With the greatest respect, the last thing international higher education requires is another generation of pretenders, who do not have the track record of research and teaching, but shout loudly and shrilly about how good they are. We are in this mess in higher education because spruik has replaced reading, interpretation, references and reflection.
I understand why this book exists. It is teaching women how to 'fit in' to higher education. Mentoring. Networking. I get it.
But this system doesn't want us. Women are teaching other women to fit in, to create a 'portfolio' and 'shape' a career. We need to be honest about the misogyny of higher education. Women are the 'emergency' workforce, fitting in with casualized, short-term contracts, teaching-only posts, and triage leadership roles. The serious researchers and the Vice Chancellors are men. The senior leadership is dominated by heterosexual men. Still.
I should note that one of my vlogs was the core of the conclusion of this book. I explored storytelling in our lives. I explore how there are four stories we tell ourselves: (1) Academic story (2) Professional story (3) Personal story and (4) Life story. I organized these four stories through the phase, "What is your t-shirt slogan?” This vlog was about honesty and complexity.

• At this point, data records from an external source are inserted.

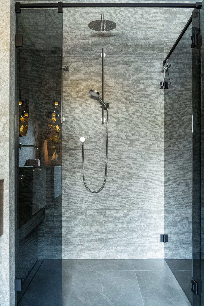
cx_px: 102
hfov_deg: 35.9
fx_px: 314
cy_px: 153
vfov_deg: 51.9
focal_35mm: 37
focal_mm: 37
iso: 100
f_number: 5.6
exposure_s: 1/2
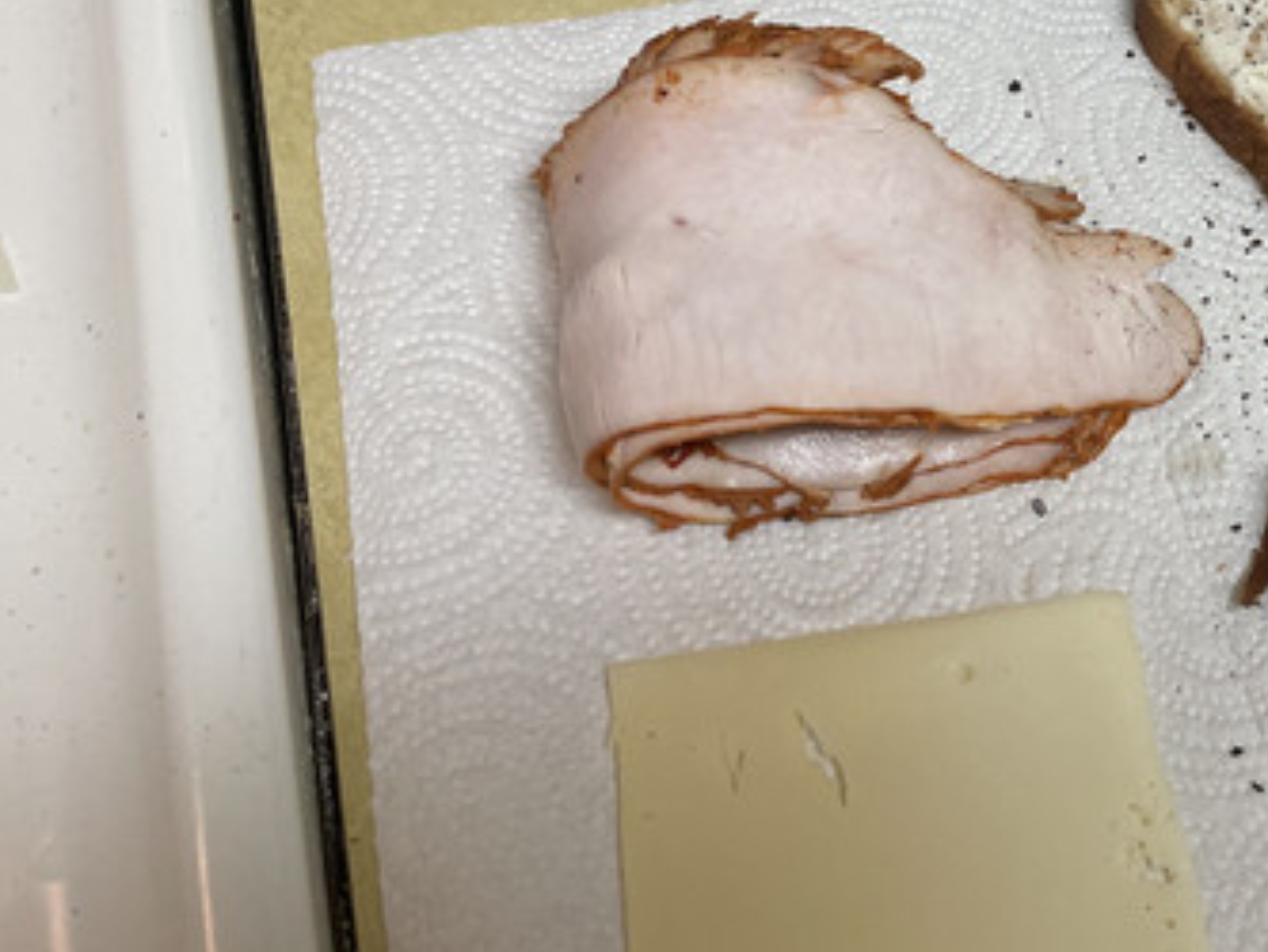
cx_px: 1215
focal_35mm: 50
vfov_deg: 28.3
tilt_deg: -50.9
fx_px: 1832
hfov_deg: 35.2
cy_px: 137
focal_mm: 4.2
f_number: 1.6
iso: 125
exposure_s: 1/120
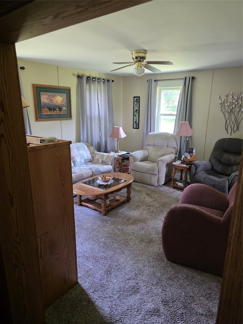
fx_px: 215
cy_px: 162
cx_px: 122
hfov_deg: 58.9
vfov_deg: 73.9
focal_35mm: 23
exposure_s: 1/120
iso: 800
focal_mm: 6.3
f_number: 1.7
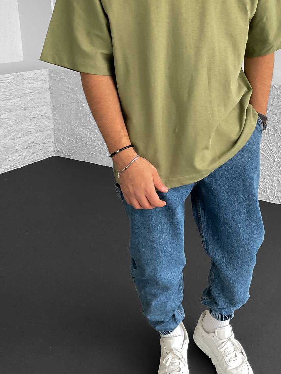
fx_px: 444
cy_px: 128
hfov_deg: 34.8
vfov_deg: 45.2
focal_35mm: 41
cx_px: 188
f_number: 1.8
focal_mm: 3
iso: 64
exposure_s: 1/120
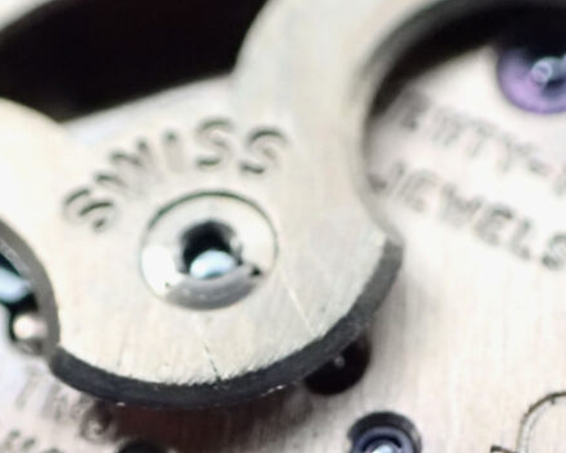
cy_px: 537
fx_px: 3419
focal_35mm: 204
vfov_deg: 7.5
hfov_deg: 9.4
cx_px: 464
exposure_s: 1/50
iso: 1600
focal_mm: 13.65
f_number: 4.1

And most importantly, the vlog was about being honest to ourselves - about ourselves.
This book - sadly - is not honest to women. Once more we have women telling the story of their success. Liberal feminism has always done this. Individual success can be generalized and is generalizable. But actual - the truth is that structural change is required. The conclusion of the book states, "this book was not borne out of strong ideological feminist ideas or with grandeur aims to change the system."